Fouché's shouts had attracted several people. As they came running up behind the soldiers he slammed and bolted the door to keep them out. Turning, he hurried back into the centre of the room. His friend the Corporal gave him an anxious look, and asked eagerly:
"What's bin 'appenin', Citizen? I saw 'im attack yer! 'E'd no right ter do that, even if 'e is a police agent What d'yer want us ter do?"
"Ignore his orders and accept mine," replied Fouché promptly. "What I have long believed the Citoyenne Remy here has now confirmed. He is an English spy."
"Sacre" bleu!’ exclaimed the Corporal. "An English spy! An' 'e's an aristo ter boot or my name's not Jacques Peltier. ‘E 'as both the looks an' the smell o' one."
"You have been told a lie," Roger cut in sharply. "I am neither. This absurd charge is based upon my having been abroad on a secret mission which occupied me for many months after 9th Thermidor. Before that I was a member of the Paris Commune. As a Citizen Commissioner from its founding mere are thousands of people in Paris who can vouch for my identity and my patriotism."

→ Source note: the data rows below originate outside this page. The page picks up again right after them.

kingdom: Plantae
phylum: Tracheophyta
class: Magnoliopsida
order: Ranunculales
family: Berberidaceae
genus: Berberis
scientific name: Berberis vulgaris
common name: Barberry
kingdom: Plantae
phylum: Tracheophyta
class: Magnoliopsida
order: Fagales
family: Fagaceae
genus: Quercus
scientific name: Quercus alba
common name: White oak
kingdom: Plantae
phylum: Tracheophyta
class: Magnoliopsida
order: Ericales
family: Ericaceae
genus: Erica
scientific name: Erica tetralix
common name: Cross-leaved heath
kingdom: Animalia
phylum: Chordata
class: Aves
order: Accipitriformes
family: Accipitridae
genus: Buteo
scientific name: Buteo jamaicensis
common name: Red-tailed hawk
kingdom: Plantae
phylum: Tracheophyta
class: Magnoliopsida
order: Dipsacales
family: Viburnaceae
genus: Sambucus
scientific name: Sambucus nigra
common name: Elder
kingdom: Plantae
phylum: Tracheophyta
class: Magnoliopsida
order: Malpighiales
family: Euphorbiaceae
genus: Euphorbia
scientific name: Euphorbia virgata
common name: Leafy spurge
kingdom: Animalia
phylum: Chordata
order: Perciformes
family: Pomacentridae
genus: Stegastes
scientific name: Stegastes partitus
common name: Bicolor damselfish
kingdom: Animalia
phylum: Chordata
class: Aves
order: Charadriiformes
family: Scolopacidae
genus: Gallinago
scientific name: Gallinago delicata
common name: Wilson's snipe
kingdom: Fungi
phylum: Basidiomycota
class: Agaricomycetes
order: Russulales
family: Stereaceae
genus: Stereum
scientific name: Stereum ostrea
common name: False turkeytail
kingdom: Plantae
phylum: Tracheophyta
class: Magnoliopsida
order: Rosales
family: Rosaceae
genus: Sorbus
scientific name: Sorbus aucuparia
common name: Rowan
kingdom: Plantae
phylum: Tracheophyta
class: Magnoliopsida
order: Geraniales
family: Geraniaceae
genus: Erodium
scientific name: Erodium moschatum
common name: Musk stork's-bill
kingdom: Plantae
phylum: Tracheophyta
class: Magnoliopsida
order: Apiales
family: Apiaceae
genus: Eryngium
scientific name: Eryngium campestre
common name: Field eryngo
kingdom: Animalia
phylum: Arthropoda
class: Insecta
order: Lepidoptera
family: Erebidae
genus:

"That's true, that is," nodded a tall guardsman with ginger hair. "I knew 'im by sight before that too, when I were a pot-man in the Jacobin Club. I 'eard 'im speak there against our going to war over the Spanish Treaty."
"Yes," supplemented one of the others, a thick-set man with a swarthy face. ‘I thought I recognized him, and I do now."
"Don't be taken in by that," snapped Fouché "He has acted as one of Pitt's agents from the beginning. For years past he has consistently betrayed us. He is the son of an English Admiral and his name is Brook."
"You lie!" retorted Roger. "This is a plot by which you are attempting to evade arrest."
"It is the truth, as the Citoyenne Remy can confirm."
"I do!" shrilled Lucette, turning to the soldiers. "He is an English milor. I was for a week with him last year in an English ship."
"You are mistaken," said Roger firmly. "I have a cousin named Robert MacElfic who much resembles me. It was him you must have met."
She gave a harsh laugh. "That lie will not serve you. Citizen Fouché is right. You are an Englishman and a spy. I will swear to that with my dying breath."
"You see!" added Fouché triumphantly. "He admits to having English relatives. He admits, too, to having been abroad at the time the Citoyenne Remy says she met him. What more do you require?"